Improving Botnet Detection with Recurrent Neural Network and Transfer
Learning
- URL: http://arxiv.org/abs/2104.12602v1
- Date: Mon, 26 Apr 2021 14:05:01 GMT
- Title: Improving Botnet Detection with Recurrent Neural Network and Transfer
Learning
- Authors: Jeeyung Kim, Alex Sim, Jinoh Kim, Kesheng Wu, Jaegyoon Hahm
- Abstract summary: Botnet detection is a critical step in stopping the spread of botnets and preventing malicious activities.
Recent approaches employing machine learning (ML) showed improved performance than earlier ones.
We propose a novel botnet detection method, built upon Recurrent Variational Autoencoder (RVAE)

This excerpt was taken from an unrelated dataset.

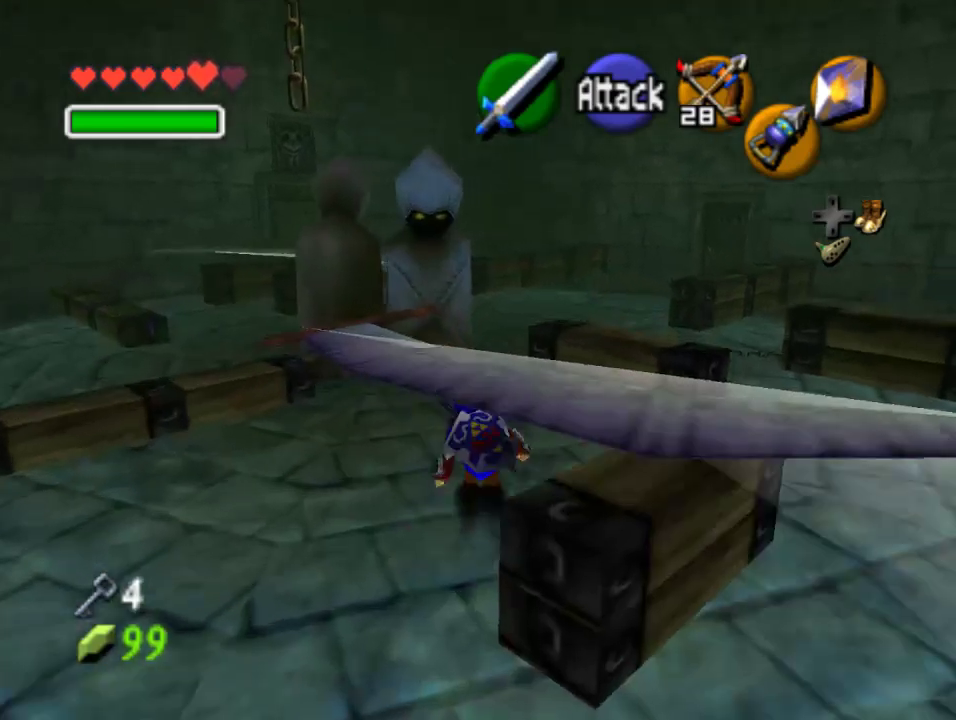
{"buttons": [], "left_stick": "center", "events": [[300, "left_stick", "left"], [500, "left_stick", "center"]]}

- Score: 5.602292536933117
- License: http://creativecommons.org/licenses/by-nc-sa/4.0/
- Abstract: Botnet detection is a critical step in stopping the spread of botnets and
preventing malicious activities. However, reliable detection is still a
challenging task, due to a wide variety of botnets involving ever-increasing
types of devices and attack vectors. Recent approaches employing machine
learning (ML) showed improved performance than earlier ones, but these ML-
based approaches still have significant limitations. For example, most ML
approaches can not incorporate sequential pattern analysis techniques key to
detect some classes of botnets. Another common shortcoming of ML-based
approaches is the need to retrain neural networks in order to detect the
evolving botnets; however, the training process is time-consuming and requires
significant efforts to label the training data. For fast-evolving botnets, it
might take too long to create sufficient training samples before the botnets
have changed again. To address these challenges, we propose a novel botnet
detection method, built upon Recurrent Variational Autoencoder (RVAE) that
effectively captures sequential characteristics of botnet activities. In the
experiment, this semi-supervised learning method achieves better detection
accuracy than similar learning methods, especially on hard to detect classes.
Additionally, we devise a transfer learning framework to learn from a
well-curated source data set and transfer the knowledge to a target problem
domain not seen before. Tests show that the true-positive rate (TPR) with
transfer learning is higher than the RVAE semi-supervised learning method
trained using the target data set (91.8% vs. 68.3%).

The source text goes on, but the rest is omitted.